Segment Start: DATASET EXCERPTS

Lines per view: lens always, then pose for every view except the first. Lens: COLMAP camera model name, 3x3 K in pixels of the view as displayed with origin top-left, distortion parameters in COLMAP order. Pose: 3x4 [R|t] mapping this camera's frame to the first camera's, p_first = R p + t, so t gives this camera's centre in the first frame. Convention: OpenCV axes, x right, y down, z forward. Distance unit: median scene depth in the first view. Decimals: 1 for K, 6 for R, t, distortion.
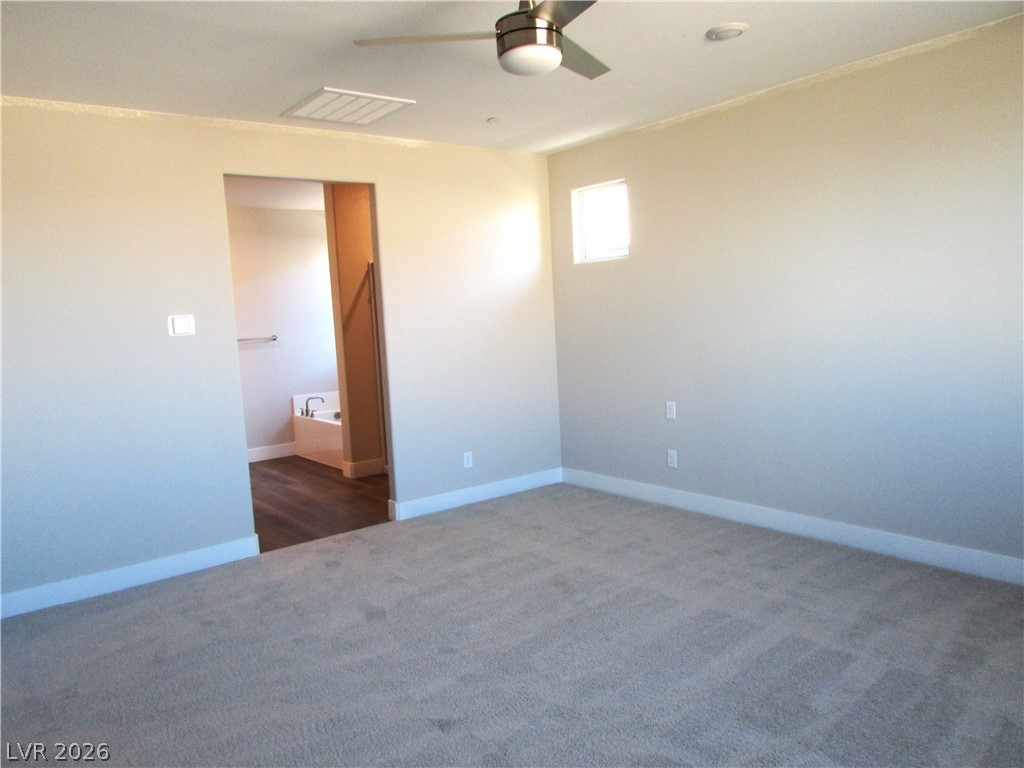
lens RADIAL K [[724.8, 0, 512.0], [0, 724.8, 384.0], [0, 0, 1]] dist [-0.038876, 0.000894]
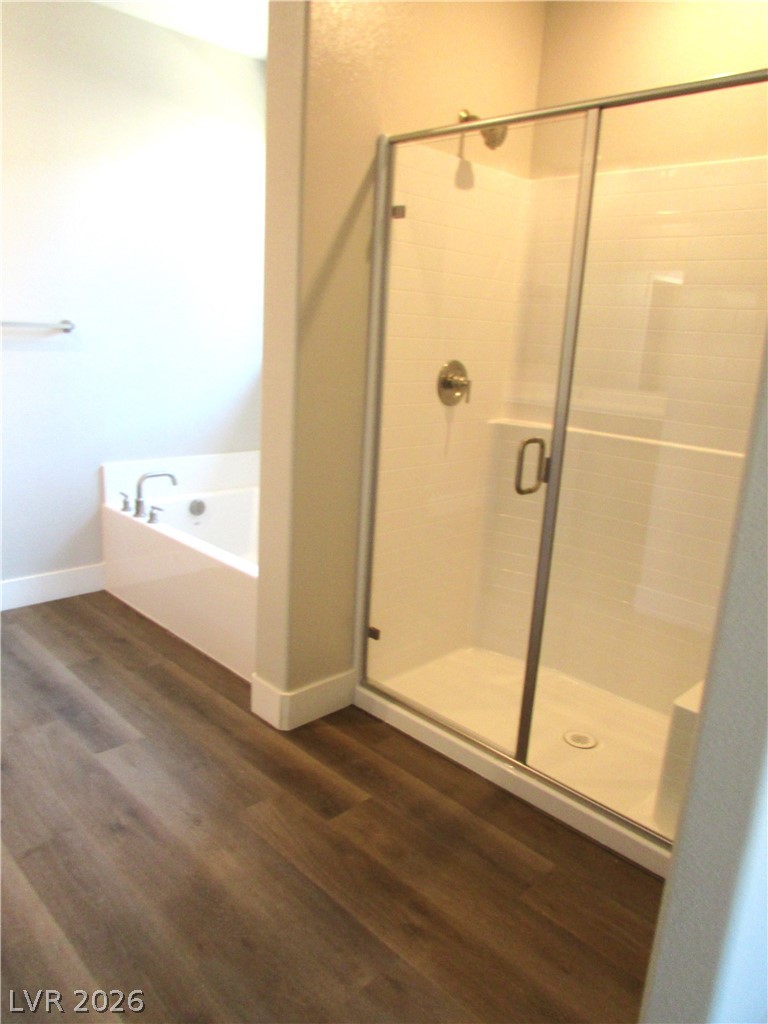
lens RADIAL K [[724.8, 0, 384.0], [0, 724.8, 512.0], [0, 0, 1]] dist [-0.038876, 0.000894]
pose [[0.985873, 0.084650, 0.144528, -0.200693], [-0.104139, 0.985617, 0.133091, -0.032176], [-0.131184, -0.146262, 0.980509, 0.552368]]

Segment End: DATASET EXCERPTS
Segment Start: DATASET EXCERPTS

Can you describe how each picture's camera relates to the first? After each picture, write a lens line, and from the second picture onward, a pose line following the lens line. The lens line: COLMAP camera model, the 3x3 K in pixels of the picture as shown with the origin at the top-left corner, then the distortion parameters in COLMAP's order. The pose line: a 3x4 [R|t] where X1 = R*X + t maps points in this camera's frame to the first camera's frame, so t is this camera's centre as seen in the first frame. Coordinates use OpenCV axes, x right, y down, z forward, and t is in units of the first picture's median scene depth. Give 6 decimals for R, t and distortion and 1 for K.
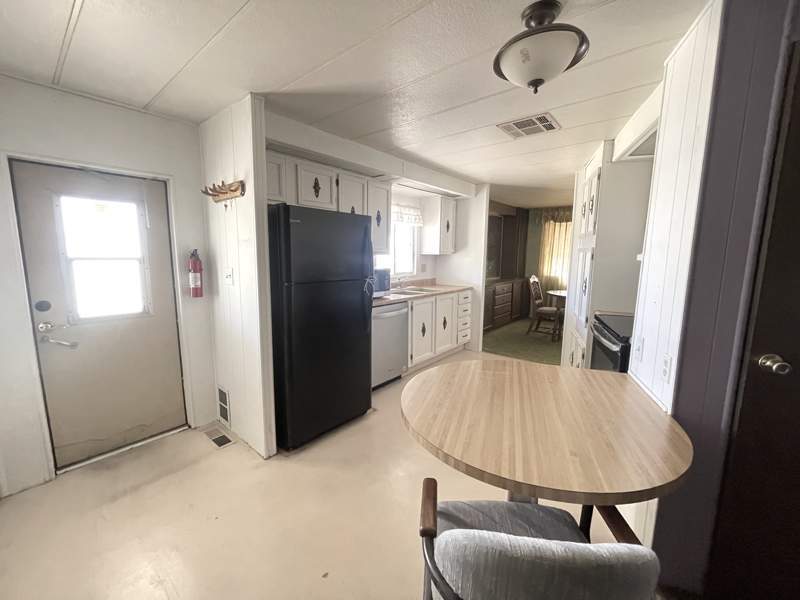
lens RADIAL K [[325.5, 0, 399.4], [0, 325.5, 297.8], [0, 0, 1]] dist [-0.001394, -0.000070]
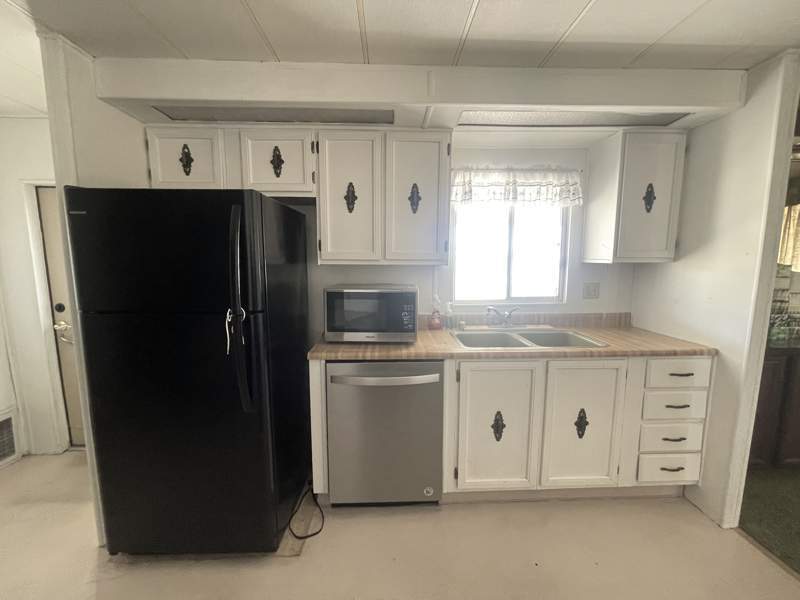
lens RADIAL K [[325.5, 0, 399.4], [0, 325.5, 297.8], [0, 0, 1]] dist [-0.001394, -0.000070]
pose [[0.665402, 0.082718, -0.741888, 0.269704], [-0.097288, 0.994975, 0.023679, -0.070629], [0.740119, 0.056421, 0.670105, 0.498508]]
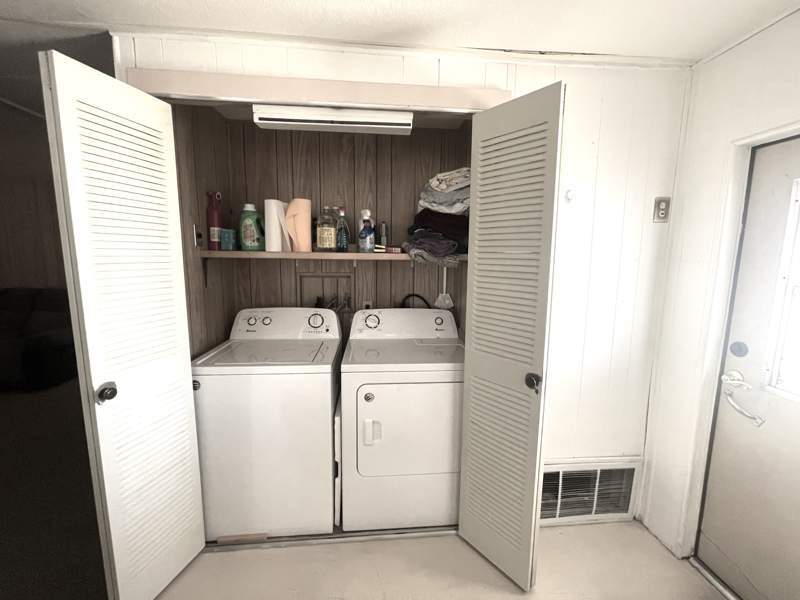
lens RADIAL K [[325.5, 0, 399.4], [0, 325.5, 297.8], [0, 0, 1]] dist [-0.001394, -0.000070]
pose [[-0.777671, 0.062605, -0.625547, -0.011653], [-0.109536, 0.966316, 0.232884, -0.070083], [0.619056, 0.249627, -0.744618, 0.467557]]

Segment End: DATASET EXCERPTS

*PROBLEM DETAILS*:
Transcribe the data above verbatim, beginning with the line that contains "Lines per view: lens" and continuing through the line that contains "512.0], [0, 0, 1]] dist [-0.038876, 0.000894]". Leave the pictures out of your answer.

*OUTPUT OF THE EXERCISE*:
Lines per view: lens always, then pose for every view except the first. Lens: COLMAP camera model name, 3x3 K in pixels of the view as displayed with origin top-left, distortion parameters in COLMAP order. Pose: 3x4 [R|t] mapping this camera's frame to the first camera's, p_first = R p + t, so t gives this camera's centre in the first frame. Convention: OpenCV axes, x right, y down, z forward. Distance unit: median scene depth in the first view. Decimals: 1 for K, 6 for R, t, distortion.
lens RADIAL K [[724.8, 0, 512.0], [0, 724.8, 384.0], [0, 0, 1]] dist [-0.038876, 0.000894]
lens RADIAL K [[724.8, 0, 384.0], [0, 724.8, 512.0], [0, 0, 1]] dist [-0.038876, 0.000894]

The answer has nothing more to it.